My experiences tutoring this year have reinforced some of my old ideas and opened my eyes to some current problems in education.
- Parents often feel they have no place to turn for guidance when their child has a learning difference. Tutoring may help a student if the parent finds one who is experienced teaching students with LDs. The goal should be remediation, not just helping with homework. Remediation requires time and commitment from the child and the family. Once a week after school is not enough to remediate a reading or math learning difference. Remediation in school also takes time and consistency.
- Schools often expect all children to follow the same timetable of development. Unfortunately, not all children have been given the same memo. Some children need more time, more practice, or more challenges.

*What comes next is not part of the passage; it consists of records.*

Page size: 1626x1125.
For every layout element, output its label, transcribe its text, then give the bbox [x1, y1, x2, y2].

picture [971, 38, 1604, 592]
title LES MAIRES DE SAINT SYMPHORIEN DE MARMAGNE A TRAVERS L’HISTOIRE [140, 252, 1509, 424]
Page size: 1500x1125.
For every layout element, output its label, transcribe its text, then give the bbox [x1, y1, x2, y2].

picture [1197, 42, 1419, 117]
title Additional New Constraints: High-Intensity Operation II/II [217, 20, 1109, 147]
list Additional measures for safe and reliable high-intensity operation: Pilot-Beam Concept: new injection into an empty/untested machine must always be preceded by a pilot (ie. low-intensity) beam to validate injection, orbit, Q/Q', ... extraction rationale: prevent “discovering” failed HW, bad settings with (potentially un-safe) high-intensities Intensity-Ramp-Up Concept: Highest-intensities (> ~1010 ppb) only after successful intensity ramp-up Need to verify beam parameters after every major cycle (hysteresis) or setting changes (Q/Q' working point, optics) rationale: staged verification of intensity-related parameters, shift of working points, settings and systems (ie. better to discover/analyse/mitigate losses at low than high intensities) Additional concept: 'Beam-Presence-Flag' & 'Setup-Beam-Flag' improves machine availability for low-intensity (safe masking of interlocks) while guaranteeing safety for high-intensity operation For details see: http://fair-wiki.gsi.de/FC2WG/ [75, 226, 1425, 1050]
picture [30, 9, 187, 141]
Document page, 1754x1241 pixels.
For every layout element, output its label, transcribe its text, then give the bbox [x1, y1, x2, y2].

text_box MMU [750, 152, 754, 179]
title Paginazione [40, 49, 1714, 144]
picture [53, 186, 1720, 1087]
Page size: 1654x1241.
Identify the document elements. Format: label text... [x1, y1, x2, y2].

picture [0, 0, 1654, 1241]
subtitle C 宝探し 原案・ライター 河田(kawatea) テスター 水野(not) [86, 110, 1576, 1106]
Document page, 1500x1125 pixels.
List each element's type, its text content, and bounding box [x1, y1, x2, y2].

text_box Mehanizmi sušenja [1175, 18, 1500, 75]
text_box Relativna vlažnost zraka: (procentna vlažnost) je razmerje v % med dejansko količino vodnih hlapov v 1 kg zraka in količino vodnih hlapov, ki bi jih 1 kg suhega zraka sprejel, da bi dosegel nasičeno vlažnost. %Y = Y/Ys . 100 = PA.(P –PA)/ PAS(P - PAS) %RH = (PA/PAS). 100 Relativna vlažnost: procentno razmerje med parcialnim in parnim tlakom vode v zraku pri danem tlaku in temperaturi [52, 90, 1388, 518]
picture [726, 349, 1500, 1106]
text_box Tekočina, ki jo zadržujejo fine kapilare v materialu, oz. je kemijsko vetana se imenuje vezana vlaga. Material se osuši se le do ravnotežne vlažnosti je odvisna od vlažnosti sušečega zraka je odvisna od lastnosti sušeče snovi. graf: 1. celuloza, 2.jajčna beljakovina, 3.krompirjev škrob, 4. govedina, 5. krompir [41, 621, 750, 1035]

Too often adults, despite the profuse amount of current brain research, see children as short, young people with grown-up brains. These adults, unfortunately, may be found in curriculum development, education administration, or politics.
- School's reactions to LDs vary. Some schools do a great job with remediation. Some schools do a great job with appearing to remediate. Some schools don't even seem to be trying.
- Just as children differ in the rate of their development, each LD is unique in each child. Leaning differences reside in children who have their own specific mix of intelligence, personality, strengths, culture, and family.
- In 2001 David Elkind wrote the book The Hurried Child. It bemoaned a culture that rushes children to adulthood. Fifteen years later it appears that many schools have joined this mad scramble to some unknown finish line. Some children, bored with the pace of school, need the push. Others need time and smaller steps to be successful. Unfortunately, the pace required of many children allows them little time to savor childhood or the joy of learning.